Both the governments should pay heed to what some US lawmakers are saying that US should hold this decision of theirs till the general elections in India, so that the new Indian government can negotiate in good faith. And Indian government should know that retaliating is not the way to move forward, but with diplomacy, this problem can be solved and a middle ground can be found.


US runs a trade deficit of $22.9 Billion with India, and a trade deficit of $419 Billion with China. Removal of GSP benefits for Indian exports will reduce US trade deficit with India, but it will increase US trade deficit with China as the US importers will now have to shift to Chinese exporters. So, this just proves that what Donald Trump hopes to achieve (a lower trade deficit) will not come to fruition as even if they reduce the deficit with India on one hand, they are increasing it with China on the other hand.

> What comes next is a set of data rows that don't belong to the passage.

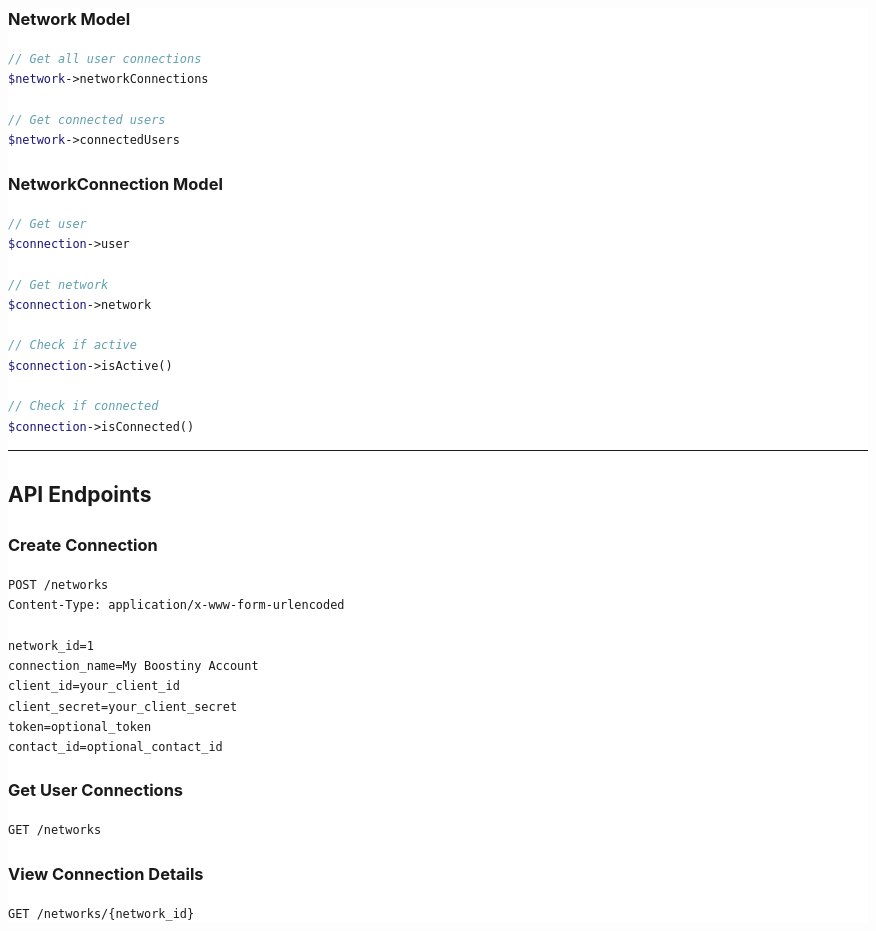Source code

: ### Network Model
```php
// Get all user connections
$network->networkConnections

// Get connected users
$network->connectedUsers
```

### NetworkConnection Model
```php
// Get user
$connection->user

// Get network
$connection->network

// Check if active
$connection->isActive()

// Check if connected
$connection->isConnected()
```

---

## API Endpoints

### Create Connection
```http
POST /networks
Content-Type: application/x-www-form-urlencoded

network_id=1
connection_name=My Boostiny Account
client_id=your_client_id
client_secret=your_client_secret
token=optional_token
contact_id=optional_contact_id
```

### Get User Connections
```http
GET /networks
```

### View Connection Details
```http
GET /networks/{network_id}
```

AAFA and TGA lay out the scenario of what might happen if India’s GSP status is removed. Before GSP, the travel good industry used to import everything from China, and those good came with tariffs. So, it meant that the cost for the industry was very high. So, when the Donald Trump administration put these travel goods under GSP, Indian exports became more attractive and the industry shifted from China to India. This reduced the cost of the operations significantly, which led to more profit for the US companies. More profit led to expanding operations and in turn more employment.

The other scenario is with the increasing costs, the companies reduce the operations, which would lead to increasing prices, affecting the consumers.

The USTR also states that providing GSP to other developing countries provide employment to tens of thousands of people in the US. People are needed to work on the docks and to transport the imported goods to different parts of the city.


If the US government decides to revoke India’s GSP status, it would make India’s exports less competitive, if compared to exports of other countries.

It is believed that even after the tariffs, cost of most of the goods will increase by only 2-3%, so they can absorb the losses themselves. But there are some industries, whose cost will increase by more than 4%. So, for these exporters, government should provide fiscal support. Fiscal support includes giving subsidies or tax breaks, to reduce their cost and provide some relief.

At the end, India should resort to economic diplomacy and find a way through negotiation.